渋谷寿光先生は近代オリンピックを創始したクーベルタンの「世界の若者が友情と理解を深め、平和に寄与しよう」という精神に共感していた。大正14(1925)年に日本陸上競技連盟が発足すると初代名誉主事、昭和6(1931)年から常務理事に選ばれ、昭和7年のロサンゼルス五輪は日本代表選手団本部役員、昭和11年のベルリン五輪は陸上競技総監督を務めた。その日記を紹介しよう。
――選手が元気のないのが多い。活動写真でも見につれて行くか。/練習益々本調子。村社の足も大したことない。/槍や円盤は子供が走って持ちかえる。神宮競技場で人夫がノソノソ走るよりよい。/練習場は赤土のトラック、ローンのフィールドでオリンピックスタジオンと同じにできている。/嘉納先生が朝早く選手村にお出でになってお話があった。/マラソンは自動車をつけて練習している。/いよいよ試練の時が来た。朝食後玄関に選手一同を集めて注意や激励をやった。

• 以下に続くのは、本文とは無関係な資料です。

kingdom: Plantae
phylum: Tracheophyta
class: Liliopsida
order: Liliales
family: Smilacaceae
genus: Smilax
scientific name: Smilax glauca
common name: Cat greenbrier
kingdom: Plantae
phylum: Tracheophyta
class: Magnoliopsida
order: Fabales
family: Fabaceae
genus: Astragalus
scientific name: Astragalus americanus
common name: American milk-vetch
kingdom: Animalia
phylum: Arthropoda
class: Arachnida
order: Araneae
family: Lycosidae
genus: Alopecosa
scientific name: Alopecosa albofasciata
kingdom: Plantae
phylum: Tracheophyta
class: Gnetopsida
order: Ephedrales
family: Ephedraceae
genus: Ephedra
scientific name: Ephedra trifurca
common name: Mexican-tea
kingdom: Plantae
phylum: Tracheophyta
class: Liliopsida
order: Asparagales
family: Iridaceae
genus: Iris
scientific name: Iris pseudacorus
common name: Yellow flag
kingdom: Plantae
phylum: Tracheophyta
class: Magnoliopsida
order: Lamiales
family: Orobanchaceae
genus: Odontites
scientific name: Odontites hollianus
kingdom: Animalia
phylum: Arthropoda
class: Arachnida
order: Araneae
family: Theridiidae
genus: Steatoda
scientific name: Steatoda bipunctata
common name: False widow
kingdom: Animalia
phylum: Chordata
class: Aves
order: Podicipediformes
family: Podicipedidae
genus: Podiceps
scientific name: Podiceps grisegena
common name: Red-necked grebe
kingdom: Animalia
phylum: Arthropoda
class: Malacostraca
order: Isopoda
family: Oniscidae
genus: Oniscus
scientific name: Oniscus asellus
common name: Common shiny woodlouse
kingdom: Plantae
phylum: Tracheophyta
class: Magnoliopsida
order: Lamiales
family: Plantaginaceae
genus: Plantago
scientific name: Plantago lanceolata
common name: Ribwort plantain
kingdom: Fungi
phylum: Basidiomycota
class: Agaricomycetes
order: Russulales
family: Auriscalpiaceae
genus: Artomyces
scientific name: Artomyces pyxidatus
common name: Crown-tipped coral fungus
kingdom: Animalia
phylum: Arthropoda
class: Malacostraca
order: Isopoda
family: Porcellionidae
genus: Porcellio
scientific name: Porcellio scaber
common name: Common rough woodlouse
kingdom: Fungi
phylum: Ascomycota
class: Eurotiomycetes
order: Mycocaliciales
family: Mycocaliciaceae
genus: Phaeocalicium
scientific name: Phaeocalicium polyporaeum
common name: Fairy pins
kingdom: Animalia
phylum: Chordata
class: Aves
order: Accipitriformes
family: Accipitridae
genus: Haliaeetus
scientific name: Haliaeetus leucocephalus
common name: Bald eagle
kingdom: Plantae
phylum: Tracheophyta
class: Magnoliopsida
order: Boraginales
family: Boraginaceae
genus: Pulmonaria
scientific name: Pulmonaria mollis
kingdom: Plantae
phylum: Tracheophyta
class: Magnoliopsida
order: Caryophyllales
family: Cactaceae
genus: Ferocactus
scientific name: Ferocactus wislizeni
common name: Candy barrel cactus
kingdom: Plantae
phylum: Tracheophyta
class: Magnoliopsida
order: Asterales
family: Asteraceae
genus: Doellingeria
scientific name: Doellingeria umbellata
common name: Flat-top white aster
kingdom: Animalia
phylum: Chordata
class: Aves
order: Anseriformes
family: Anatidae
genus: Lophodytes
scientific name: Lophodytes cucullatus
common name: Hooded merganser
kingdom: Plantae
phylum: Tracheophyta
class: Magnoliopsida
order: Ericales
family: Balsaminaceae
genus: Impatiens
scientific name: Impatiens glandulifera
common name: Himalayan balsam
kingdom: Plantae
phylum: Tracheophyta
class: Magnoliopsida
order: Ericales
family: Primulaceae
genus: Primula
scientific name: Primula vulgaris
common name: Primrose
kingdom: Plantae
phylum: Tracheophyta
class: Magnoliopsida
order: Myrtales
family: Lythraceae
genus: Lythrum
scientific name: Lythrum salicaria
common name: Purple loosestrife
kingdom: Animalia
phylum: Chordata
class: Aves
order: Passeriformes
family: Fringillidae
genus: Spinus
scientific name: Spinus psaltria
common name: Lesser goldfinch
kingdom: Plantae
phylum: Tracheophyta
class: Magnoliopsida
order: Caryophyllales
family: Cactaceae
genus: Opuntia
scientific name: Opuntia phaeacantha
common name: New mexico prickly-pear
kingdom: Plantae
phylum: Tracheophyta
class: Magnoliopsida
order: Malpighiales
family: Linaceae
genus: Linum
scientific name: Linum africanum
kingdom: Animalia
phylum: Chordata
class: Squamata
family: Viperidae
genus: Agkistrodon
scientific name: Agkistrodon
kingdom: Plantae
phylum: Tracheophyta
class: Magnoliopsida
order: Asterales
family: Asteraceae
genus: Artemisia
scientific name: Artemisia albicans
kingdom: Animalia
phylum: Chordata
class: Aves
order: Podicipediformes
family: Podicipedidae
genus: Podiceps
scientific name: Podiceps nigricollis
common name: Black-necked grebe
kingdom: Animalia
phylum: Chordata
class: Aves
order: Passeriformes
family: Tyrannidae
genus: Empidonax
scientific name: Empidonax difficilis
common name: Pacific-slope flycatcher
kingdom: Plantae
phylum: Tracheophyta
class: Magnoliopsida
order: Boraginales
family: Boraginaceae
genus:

/開会式の入場は日本のつたなさにあきれる。/マラソンに優勝せる日。ベルリンに来て初めての暑さだった。孫には有利だった。始めから終わりまで自分のペースで走ったようだ。夜は葡萄酒で乾杯した。/1940年まで毎年外国選手を招聘して競技会をやれば皆に日本のよいのがわかるであろう。/閉会式はロサンゼルスより見劣りする。計画もやり方も感心できぬ。――
渋谷先生は昭和15(1940)年に開催予定だった東京五輪をしっかりと見据えていた。